Extreme heat and flooding are set to deal a massive blow to the global fashion industry, with four of the world’s top garment producing countries at risk of missing out on $65 billion in earnings by 2030, according to a study from Cornell University and investment manager Schroders.
Bangladesh, Pakistan, Vietnam and Cambodia are seen to be particularly at risk, with a 22% drop in earnings from exports — and wider economic hit — projected by the end of the decade, according to the findings, which were released Wednesday.

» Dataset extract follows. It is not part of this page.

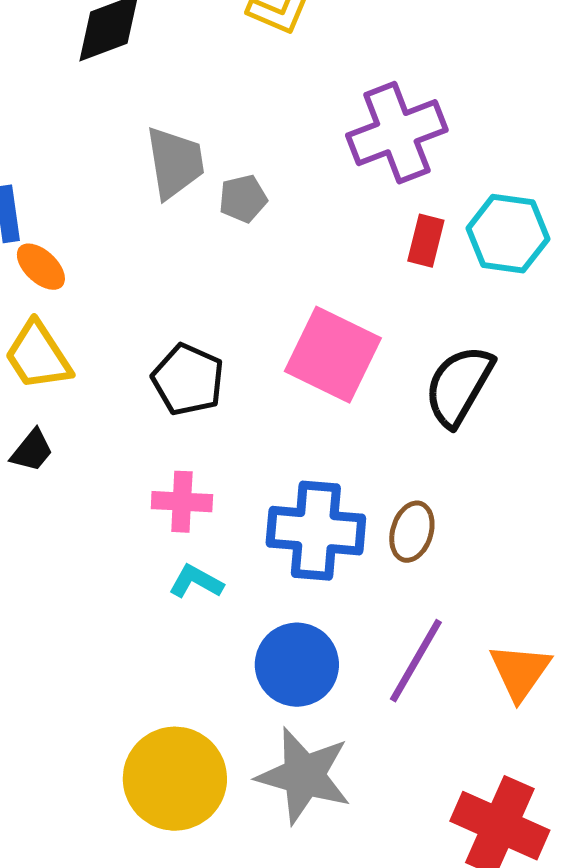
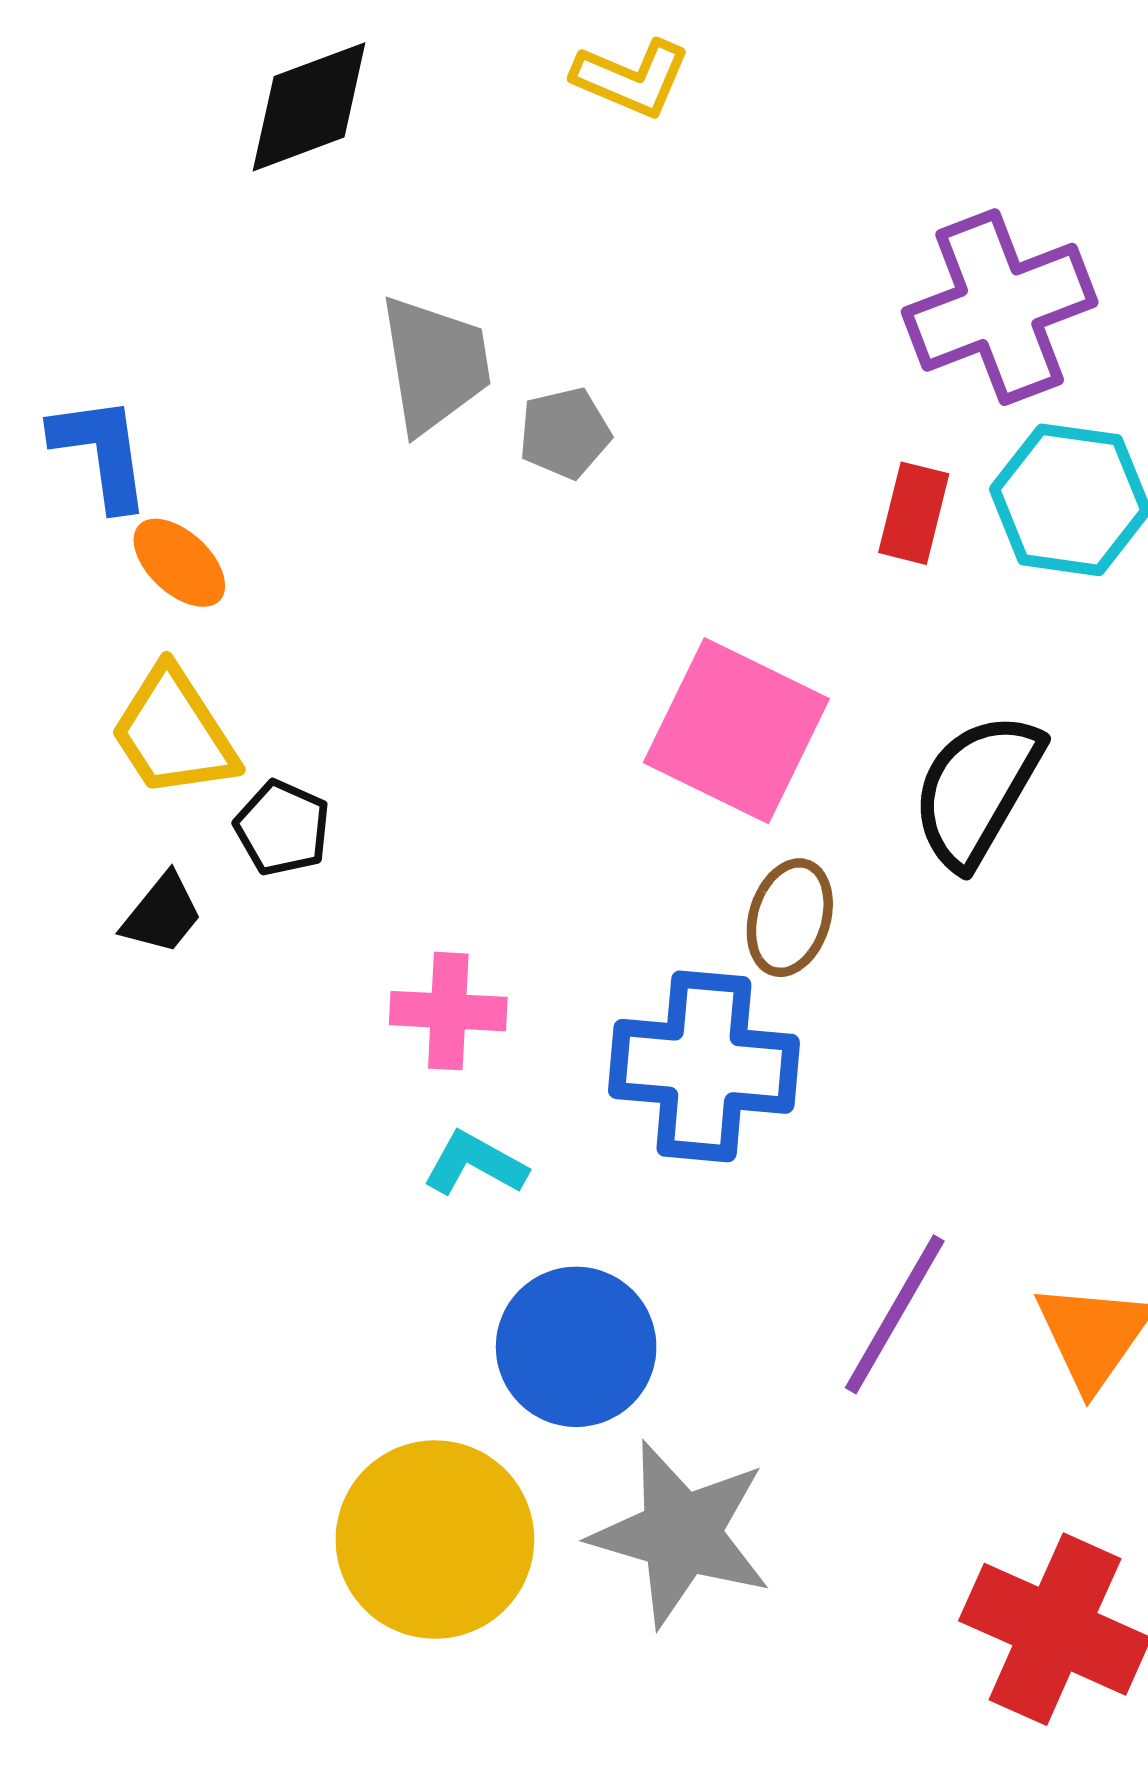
purple cross: (397, 133) -> (1000, 307), moved
black pentagon: (188, 380) -> (282, 828), moved, size x0.7
brown ellipse: (412, 532) -> (790, 918), moved
blue circle: (297, 665) -> (576, 1347), moved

Fashion brands that source extensively in these countries should alter work hours and ensure workers get enough rest and hydration in response to the predicted disruption, according to researchers from Schroders and Cornell’s Global Labor Institute.
Nearly 1 million fewer jobs would be created collectively as productivity slows because of the expected impact of adverse weather, they said.
The four Asian countries were chosen for study because of their roles as industry powerhouses. Together, they account for 18% of global apparel exports, roughly 10,000 clothing and footwear factories and more than 10.6 million manufacturing workers.
But the locations are also deeply vulnerable to the climate crisis. Major garment manufacturing centers including Dhaka, Phnom Penh, Karachi, Lahore, Ho Chi Minh City and Hanoi are already confronting extreme heat and humidity, the authors noted.
“All of these cities are also likely to experience significant flooding,” they said.
Pakistan, especially, is no stranger to extreme weather, with more than one third of the country underwater last year during its worst floods in history.
Like elsewhere, Pakistan and Bangladesh have also seen heat waves in recent months, with temperatures soaring above 40°C (104°F) for many days during the spring and summer.
Using coastal and river flooding data, as well as temperature readings, the team from Cornell and Schroders said it had projected how different scenarios would affect manufacturing workers.
The team said its cost estimates of $65 billion by 2030 were based on a “business as usual” scenario amid high heat and flooding, if no measures are taken. If factory owners proactively take steps to help lower heat stress for workers, they may be able to avoid some of the projected lost earnings, according to the study.
The first scenario includes the assumption that heat stress will cause considerable changes in worker productivity. For example, output may decline by about 1.5% for each 1°C increase in the “wet-bulb globe temperature,” a measure of heat stress, according to the report.
The study’s authors have urged businesses and regulators to protect workers by treating extreme weather events as serious health hazards, with the provision of paid leave and the right to suspend work.
Fashion brands should also consider helping suppliers relocate their facilities to nearby, lower-risk locations, they suggested.
Anyone tempted to “cut and run” should think twice, according to the researchers. They said businesses looking to move suppliers out of these locations entirely would “struggle to build the large-scale capacity they benefit from in South and Southeast Asia.”
“Climate ‘loss and damage’ for manufacturers and workers are treated by brands as externalities — someone else’s problem,” Jason Judd, executive director at Cornell’s Global Labor Institute, said in a statement.
“Workers need these investments now because extreme heat standards and flood protections are non-existent.”